What is expected
Can you copy the lines below word for word, leaving out the pictures?

Exercise inputs
* * *
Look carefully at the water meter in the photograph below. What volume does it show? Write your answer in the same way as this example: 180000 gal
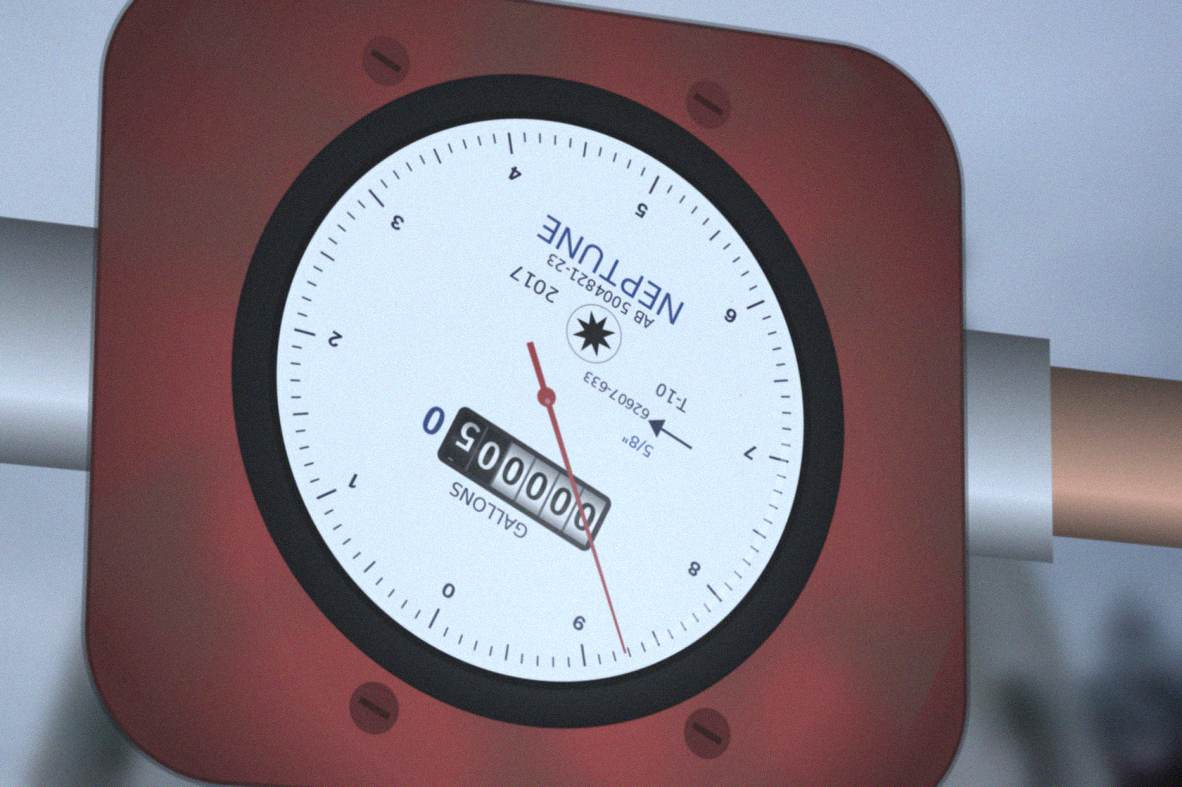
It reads 48.7 gal
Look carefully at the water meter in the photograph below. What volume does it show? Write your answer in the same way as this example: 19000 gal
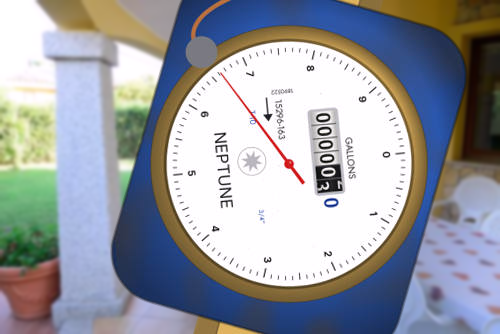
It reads 26.6 gal
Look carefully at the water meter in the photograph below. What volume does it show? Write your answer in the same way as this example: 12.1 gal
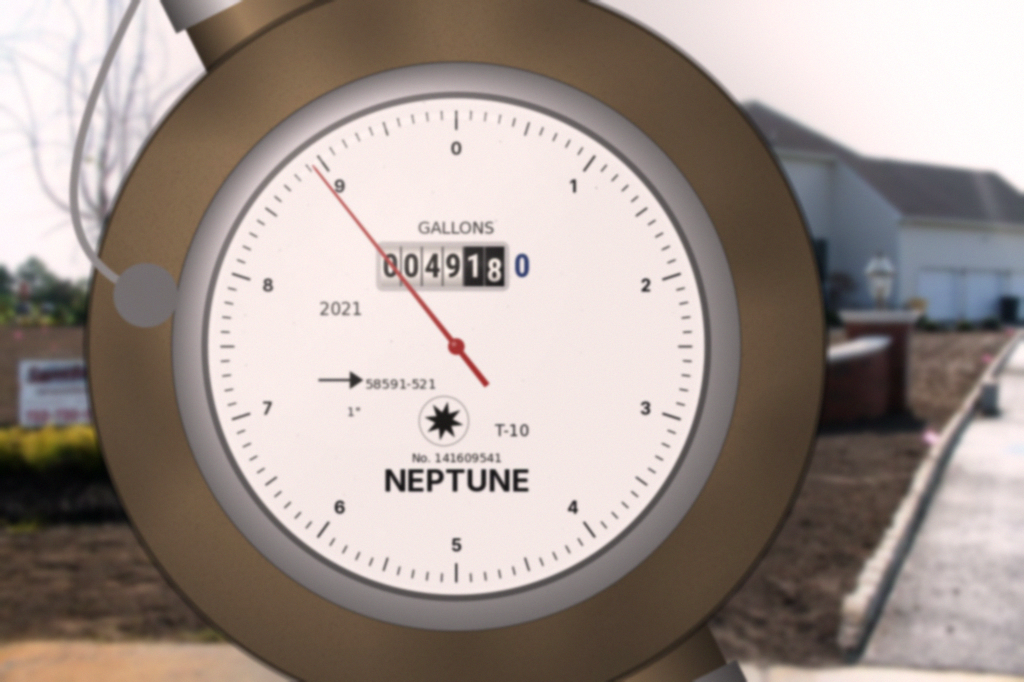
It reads 49178.9 gal
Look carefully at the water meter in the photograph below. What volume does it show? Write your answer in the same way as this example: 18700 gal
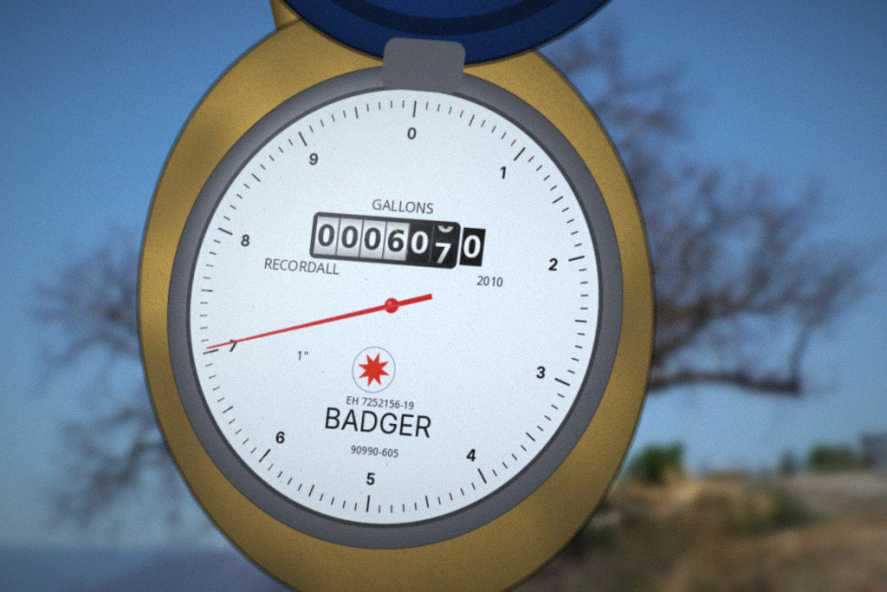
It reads 6067.0 gal
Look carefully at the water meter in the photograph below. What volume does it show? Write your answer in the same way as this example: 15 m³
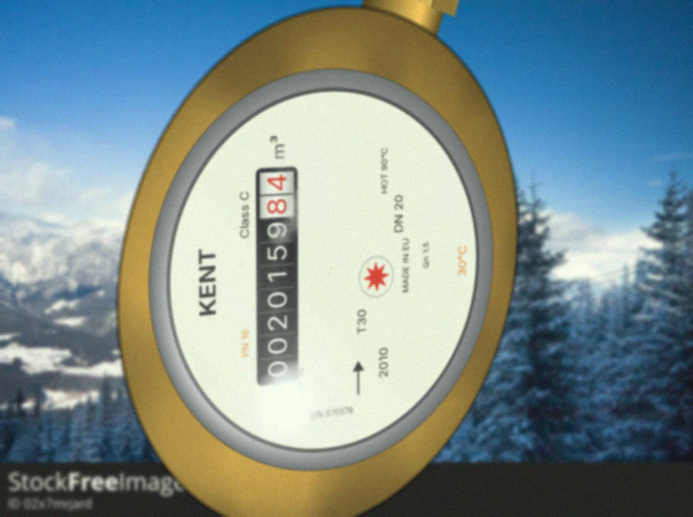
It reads 20159.84 m³
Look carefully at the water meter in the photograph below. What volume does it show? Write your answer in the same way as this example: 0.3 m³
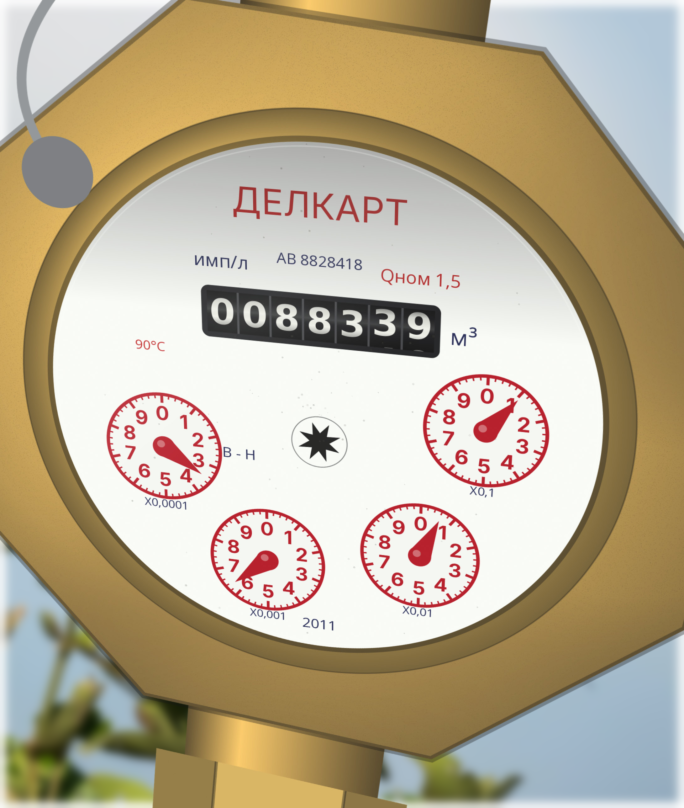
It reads 88339.1063 m³
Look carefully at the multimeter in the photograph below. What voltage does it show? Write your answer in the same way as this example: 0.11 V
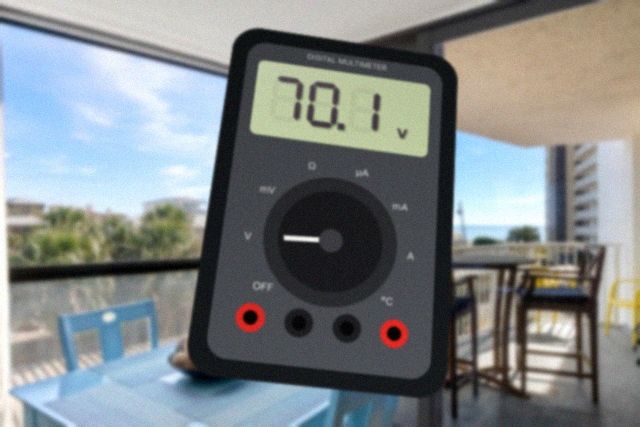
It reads 70.1 V
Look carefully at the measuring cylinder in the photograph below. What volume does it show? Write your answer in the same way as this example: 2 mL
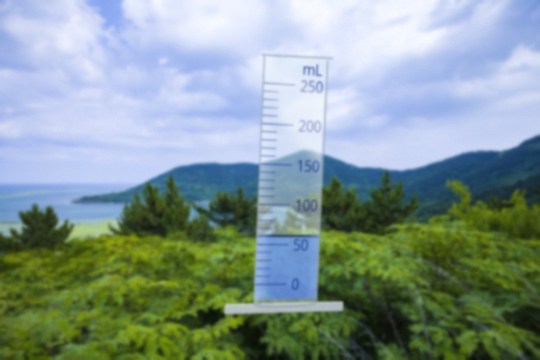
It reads 60 mL
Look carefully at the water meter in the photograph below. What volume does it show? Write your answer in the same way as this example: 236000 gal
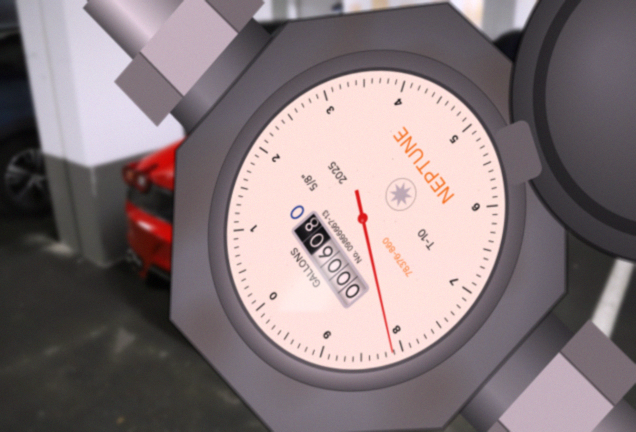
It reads 6078.1 gal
* * *
Your solution
Look carefully at the water meter in the photograph below. What volume does it show? Write your answer in the same way as this example: 180000 gal
It reads 48.7 gal
Look carefully at the water meter in the photograph below. What volume does it show? Write your answer in the same way as this example: 19000 gal
It reads 26.6 gal
Look carefully at the water meter in the photograph below. What volume does it show? Write your answer in the same way as this example: 12.1 gal
It reads 49178.9 gal
Look carefully at the water meter in the photograph below. What volume does it show? Write your answer in the same way as this example: 18700 gal
It reads 6067.0 gal
Look carefully at the water meter in the photograph below. What volume does it show? Write your answer in the same way as this example: 15 m³
It reads 20159.84 m³
Look carefully at the water meter in the photograph below. What volume does it show? Write your answer in the same way as this example: 0.3 m³
It reads 88339.1063 m³
Look carefully at the multimeter in the photograph below. What voltage does it show? Write your answer in the same way as this example: 0.11 V
It reads 70.1 V
Look carefully at the measuring cylinder in the photograph below. What volume does it show? Write your answer in the same way as this example: 2 mL
It reads 60 mL
Look carefully at the water meter in the photograph below. What volume does it show? Write your answer in the same way as this example: 236000 gal
It reads 6078.1 gal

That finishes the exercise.